There are several approaches you can take in the gym that will aid in this toughening process.  One method is Body Sparring.

You obviously can't spar and shouldn't spar all out, all of the time, but you can set some ground rules to simulate the rough stuff to some degree.

Going full power, full contact, and all body allows you to throw hard and take power shots, without all of the unwanted side effects that come with repeatedly getting hit in the face or “rocked”.  Gym wars prepare you well for a fight, but they have long-term, negative repercussions when they happen too often. Taking head shots out of the equation, allows you to toughen your body and condition yourself to get a little rough.  If, either you or your sparring partner, can't take the body shots, then that's a sign that its work you should be doing more of anyway.   If you get "stopped" by a body shot, better to have that weak link exposed in the gym, rather than in the ring.  Arms, shoulders, abdomen, upper torso (head excluded) are all fair game in this exercise.
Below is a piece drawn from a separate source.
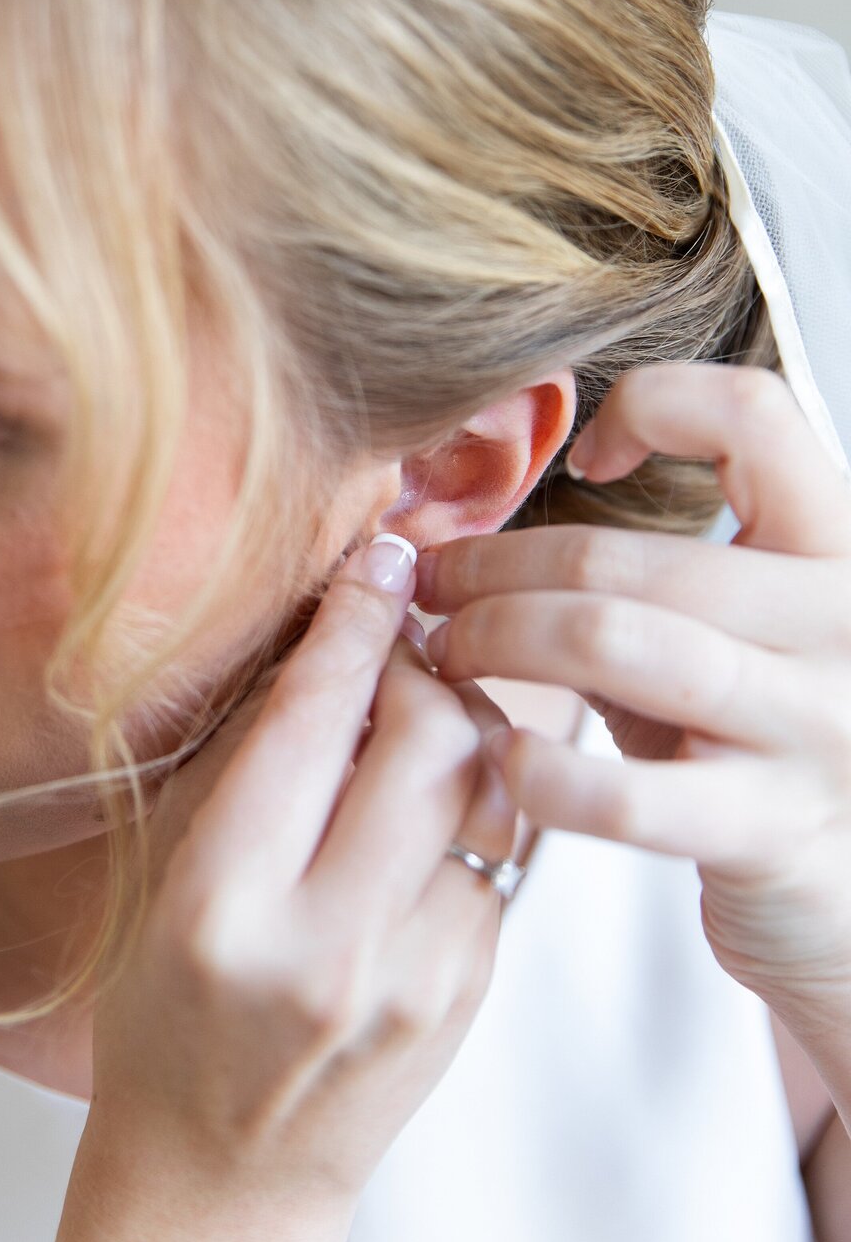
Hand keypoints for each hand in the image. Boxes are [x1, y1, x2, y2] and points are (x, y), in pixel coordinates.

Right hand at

Aside from this specific drill, don't pamper your body during training.  Don't do things that could lead to injury, but demand that your meat suit do hard things.  Make it endure some contact, some banging around and a little bit of pain.  That’s the only way it will come to understand what you expect of it.

Keep in mind, the human skeletal structure has 640 muscles wrapped around your bones. Your goal in 80% of your work outs should be to stress and strengthen as many of them as possible. The more physical you get, the deeper you'll be tapping into your ancestral roots.  You'll be building-on an inherent ability to toughen-up to take whatever comes your way.